▸ Data excerpts

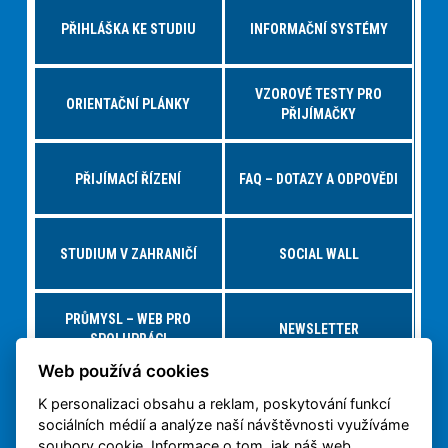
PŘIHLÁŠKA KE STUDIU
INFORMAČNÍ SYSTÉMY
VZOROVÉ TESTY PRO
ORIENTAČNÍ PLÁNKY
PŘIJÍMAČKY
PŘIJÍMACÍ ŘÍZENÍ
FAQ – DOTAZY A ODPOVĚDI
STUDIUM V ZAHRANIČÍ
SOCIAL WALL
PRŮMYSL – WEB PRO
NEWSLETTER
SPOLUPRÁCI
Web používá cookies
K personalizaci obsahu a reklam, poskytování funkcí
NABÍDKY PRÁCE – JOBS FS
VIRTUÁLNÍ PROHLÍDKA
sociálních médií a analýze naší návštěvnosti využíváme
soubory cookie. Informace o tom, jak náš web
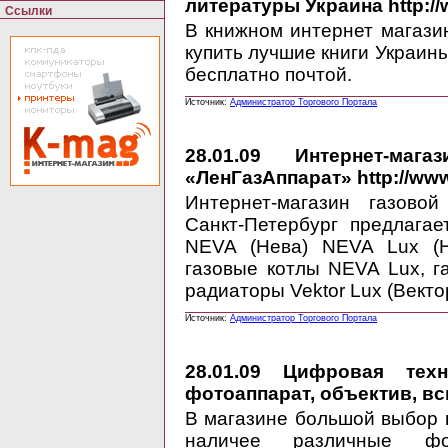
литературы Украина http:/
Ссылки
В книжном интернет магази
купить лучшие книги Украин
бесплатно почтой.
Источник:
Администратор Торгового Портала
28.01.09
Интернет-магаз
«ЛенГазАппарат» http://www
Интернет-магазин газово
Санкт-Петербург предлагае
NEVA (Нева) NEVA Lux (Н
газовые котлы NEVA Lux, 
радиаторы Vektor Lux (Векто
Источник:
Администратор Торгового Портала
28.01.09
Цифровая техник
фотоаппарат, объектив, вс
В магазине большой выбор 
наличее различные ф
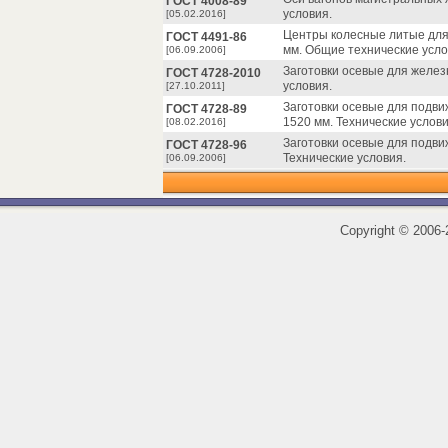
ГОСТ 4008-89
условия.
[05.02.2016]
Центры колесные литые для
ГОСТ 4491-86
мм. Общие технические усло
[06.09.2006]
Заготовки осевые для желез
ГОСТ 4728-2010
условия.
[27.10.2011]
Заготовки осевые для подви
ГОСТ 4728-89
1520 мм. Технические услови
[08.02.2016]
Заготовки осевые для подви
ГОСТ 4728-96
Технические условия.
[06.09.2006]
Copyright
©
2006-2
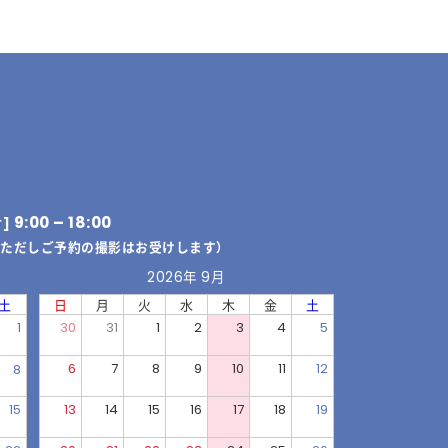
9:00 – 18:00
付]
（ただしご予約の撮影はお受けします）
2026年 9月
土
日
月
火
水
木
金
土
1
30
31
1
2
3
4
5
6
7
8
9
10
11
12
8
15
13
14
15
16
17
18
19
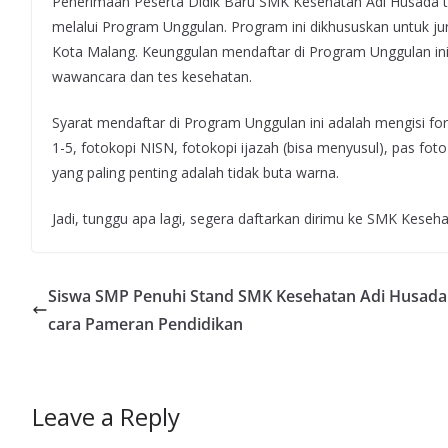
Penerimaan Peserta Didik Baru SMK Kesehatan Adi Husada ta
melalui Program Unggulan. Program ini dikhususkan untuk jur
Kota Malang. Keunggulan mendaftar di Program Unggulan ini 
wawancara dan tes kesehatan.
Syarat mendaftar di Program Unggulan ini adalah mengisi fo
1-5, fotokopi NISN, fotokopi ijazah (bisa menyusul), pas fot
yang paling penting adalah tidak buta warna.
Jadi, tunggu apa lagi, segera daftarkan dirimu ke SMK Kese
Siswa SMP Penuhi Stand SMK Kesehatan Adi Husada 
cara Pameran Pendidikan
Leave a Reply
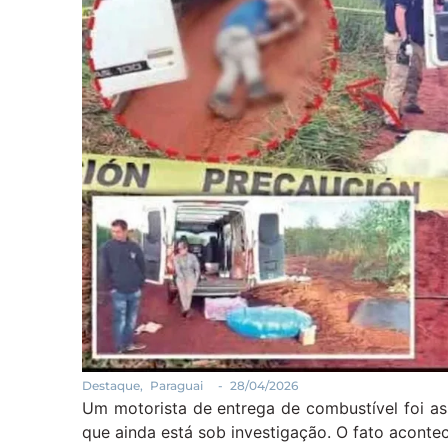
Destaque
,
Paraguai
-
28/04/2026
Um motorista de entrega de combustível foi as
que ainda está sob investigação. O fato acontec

--

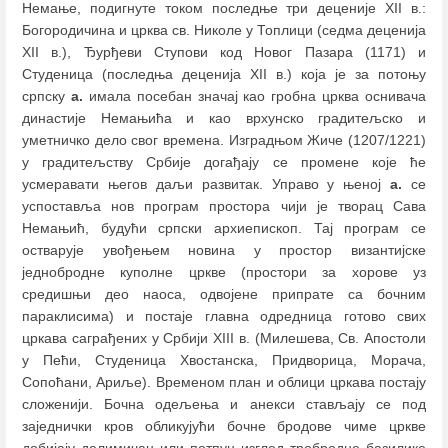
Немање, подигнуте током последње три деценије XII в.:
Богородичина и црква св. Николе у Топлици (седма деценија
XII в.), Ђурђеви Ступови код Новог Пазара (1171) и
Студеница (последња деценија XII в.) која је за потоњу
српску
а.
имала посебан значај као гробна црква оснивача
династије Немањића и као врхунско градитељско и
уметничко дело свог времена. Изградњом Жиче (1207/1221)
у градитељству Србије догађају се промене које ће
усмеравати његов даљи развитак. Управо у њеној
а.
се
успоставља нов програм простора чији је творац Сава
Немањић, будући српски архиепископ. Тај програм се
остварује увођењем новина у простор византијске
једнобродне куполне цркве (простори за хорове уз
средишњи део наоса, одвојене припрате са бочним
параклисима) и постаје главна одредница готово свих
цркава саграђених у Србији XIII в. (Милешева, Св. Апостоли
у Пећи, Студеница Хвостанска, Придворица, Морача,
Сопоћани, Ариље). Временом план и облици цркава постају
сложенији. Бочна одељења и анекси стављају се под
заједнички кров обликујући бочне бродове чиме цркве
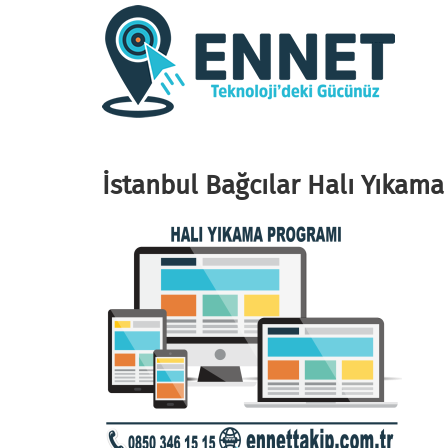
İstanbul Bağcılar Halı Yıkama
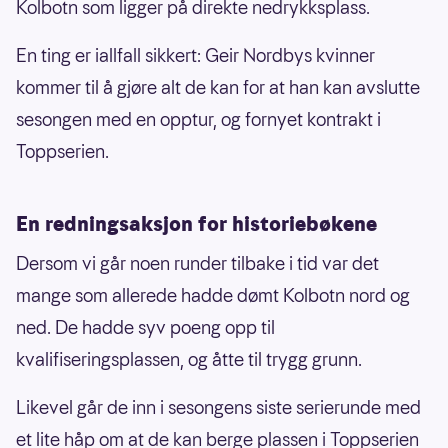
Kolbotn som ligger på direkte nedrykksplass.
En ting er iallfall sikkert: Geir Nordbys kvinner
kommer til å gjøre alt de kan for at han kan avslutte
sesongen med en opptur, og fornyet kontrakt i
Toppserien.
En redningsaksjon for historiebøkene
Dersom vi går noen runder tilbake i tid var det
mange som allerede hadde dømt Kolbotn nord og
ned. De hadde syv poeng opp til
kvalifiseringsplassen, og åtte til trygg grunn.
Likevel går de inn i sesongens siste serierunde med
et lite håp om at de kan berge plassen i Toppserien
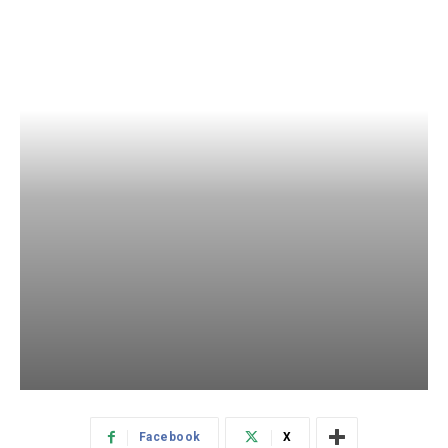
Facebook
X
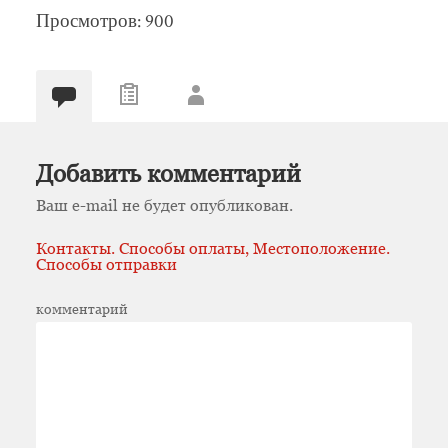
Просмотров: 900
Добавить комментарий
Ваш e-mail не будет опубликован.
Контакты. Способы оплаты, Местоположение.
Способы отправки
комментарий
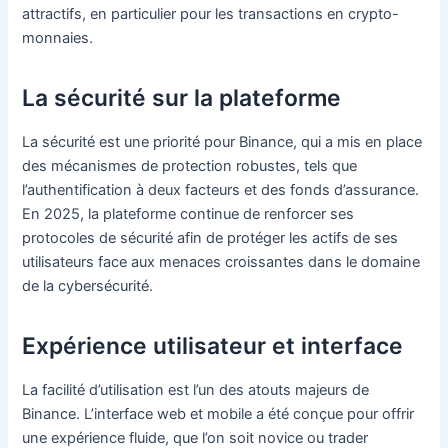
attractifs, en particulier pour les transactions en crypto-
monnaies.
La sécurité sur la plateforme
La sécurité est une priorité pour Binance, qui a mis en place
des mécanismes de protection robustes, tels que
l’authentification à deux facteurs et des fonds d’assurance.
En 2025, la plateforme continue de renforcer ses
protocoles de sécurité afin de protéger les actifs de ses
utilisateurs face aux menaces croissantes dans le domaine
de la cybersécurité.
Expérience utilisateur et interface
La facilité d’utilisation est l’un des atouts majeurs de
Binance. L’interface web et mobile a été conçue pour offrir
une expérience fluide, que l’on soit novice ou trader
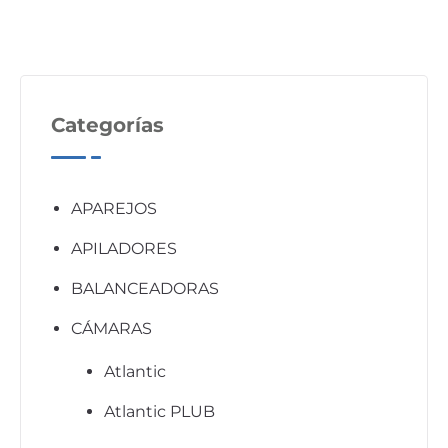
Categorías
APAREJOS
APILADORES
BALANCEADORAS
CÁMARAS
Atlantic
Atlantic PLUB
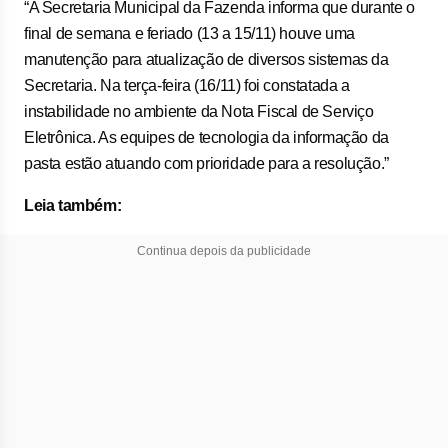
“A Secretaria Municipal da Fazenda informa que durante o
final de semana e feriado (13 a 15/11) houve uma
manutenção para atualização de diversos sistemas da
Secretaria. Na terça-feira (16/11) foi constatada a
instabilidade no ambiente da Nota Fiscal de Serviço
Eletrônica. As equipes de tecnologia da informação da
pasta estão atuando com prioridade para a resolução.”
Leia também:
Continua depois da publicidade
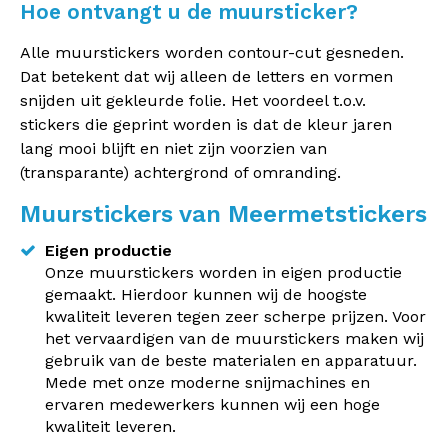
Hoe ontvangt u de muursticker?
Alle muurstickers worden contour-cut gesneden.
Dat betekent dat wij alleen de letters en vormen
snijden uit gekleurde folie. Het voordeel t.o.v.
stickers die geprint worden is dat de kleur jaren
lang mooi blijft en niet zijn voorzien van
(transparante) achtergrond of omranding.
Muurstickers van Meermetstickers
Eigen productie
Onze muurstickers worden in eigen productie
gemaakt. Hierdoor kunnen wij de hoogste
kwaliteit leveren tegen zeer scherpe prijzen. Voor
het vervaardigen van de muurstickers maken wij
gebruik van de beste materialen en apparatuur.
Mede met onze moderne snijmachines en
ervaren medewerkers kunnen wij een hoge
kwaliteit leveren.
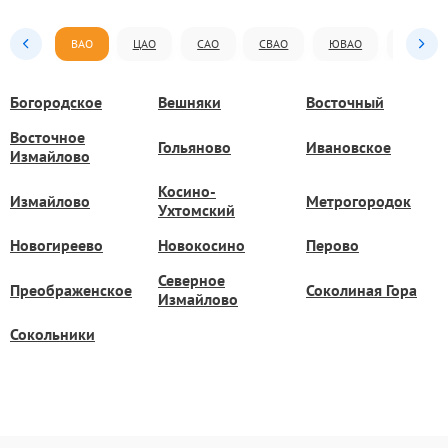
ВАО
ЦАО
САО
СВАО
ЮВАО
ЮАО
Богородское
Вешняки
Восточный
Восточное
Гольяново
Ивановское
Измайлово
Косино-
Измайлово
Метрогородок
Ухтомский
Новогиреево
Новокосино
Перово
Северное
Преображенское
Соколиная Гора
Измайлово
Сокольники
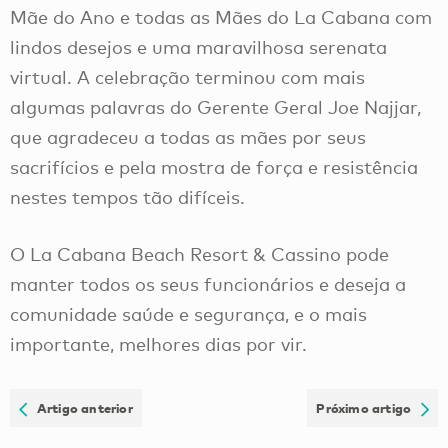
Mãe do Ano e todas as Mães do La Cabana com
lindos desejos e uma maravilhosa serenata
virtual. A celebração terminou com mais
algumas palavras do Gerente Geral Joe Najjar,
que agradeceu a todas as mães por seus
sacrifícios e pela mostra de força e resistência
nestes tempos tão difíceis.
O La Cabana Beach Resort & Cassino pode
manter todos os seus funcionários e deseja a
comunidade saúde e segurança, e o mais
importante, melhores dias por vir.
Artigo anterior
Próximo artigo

---

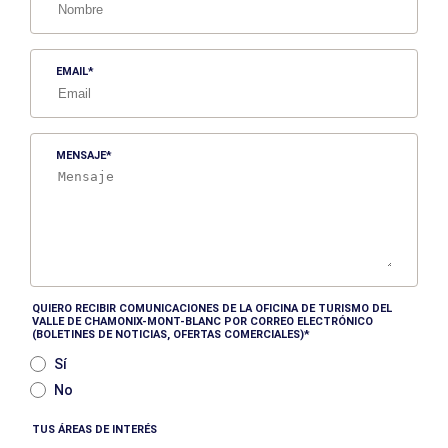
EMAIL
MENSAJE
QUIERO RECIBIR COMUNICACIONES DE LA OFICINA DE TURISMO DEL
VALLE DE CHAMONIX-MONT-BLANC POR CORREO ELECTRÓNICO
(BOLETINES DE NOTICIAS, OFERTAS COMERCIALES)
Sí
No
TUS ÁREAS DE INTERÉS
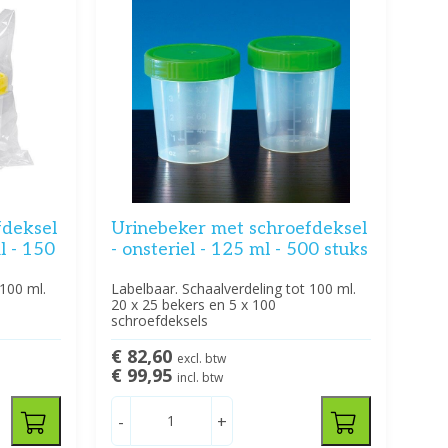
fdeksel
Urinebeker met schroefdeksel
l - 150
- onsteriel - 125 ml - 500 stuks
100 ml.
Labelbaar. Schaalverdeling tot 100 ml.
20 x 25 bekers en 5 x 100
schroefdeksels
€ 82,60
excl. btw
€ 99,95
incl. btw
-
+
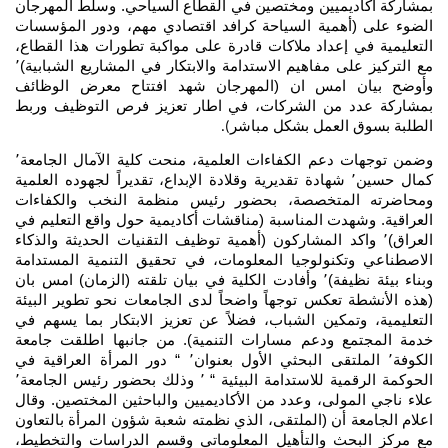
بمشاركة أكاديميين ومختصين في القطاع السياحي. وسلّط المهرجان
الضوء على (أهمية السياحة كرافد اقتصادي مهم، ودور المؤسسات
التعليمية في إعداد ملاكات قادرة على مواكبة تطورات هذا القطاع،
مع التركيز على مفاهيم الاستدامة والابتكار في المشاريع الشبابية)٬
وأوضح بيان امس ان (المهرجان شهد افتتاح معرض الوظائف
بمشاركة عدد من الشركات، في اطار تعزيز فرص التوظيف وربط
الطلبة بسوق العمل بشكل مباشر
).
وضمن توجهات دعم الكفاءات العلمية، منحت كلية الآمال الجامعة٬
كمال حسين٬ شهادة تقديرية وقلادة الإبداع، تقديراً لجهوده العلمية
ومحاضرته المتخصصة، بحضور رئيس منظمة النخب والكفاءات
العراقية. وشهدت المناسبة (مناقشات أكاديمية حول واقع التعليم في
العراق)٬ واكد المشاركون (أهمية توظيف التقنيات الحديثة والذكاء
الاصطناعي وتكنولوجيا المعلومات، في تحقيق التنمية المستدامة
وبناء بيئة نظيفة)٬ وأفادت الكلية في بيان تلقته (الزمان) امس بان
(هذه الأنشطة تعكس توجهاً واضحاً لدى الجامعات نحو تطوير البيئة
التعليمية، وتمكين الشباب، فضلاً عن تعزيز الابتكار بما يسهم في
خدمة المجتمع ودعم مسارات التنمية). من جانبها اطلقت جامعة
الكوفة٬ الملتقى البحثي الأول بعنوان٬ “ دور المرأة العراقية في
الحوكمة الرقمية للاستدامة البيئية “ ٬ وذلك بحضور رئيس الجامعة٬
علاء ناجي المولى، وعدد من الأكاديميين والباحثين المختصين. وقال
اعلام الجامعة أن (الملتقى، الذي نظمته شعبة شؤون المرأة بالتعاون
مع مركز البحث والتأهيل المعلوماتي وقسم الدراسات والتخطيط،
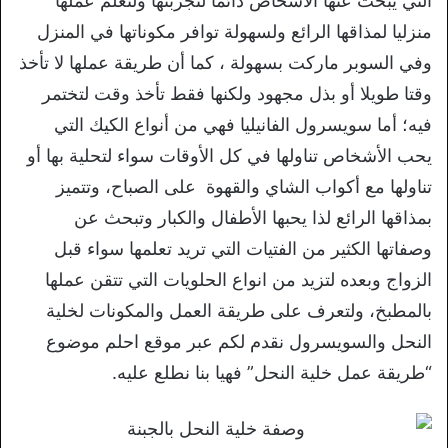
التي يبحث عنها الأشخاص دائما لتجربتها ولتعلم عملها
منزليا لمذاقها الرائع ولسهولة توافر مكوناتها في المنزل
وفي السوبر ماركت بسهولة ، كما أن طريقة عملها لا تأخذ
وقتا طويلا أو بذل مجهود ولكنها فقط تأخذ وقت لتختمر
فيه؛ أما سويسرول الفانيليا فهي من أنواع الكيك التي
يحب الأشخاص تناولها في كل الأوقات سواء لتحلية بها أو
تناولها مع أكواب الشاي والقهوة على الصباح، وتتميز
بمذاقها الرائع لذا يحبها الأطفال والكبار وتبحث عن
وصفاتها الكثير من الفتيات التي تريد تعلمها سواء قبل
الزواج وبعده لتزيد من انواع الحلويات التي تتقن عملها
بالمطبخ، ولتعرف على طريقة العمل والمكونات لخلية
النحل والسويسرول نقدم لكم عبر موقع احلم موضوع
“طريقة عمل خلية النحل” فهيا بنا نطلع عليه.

▸ What to do
Please give the number of lines above that hold the word "hadde", and only that number.

▸ Result of the task
2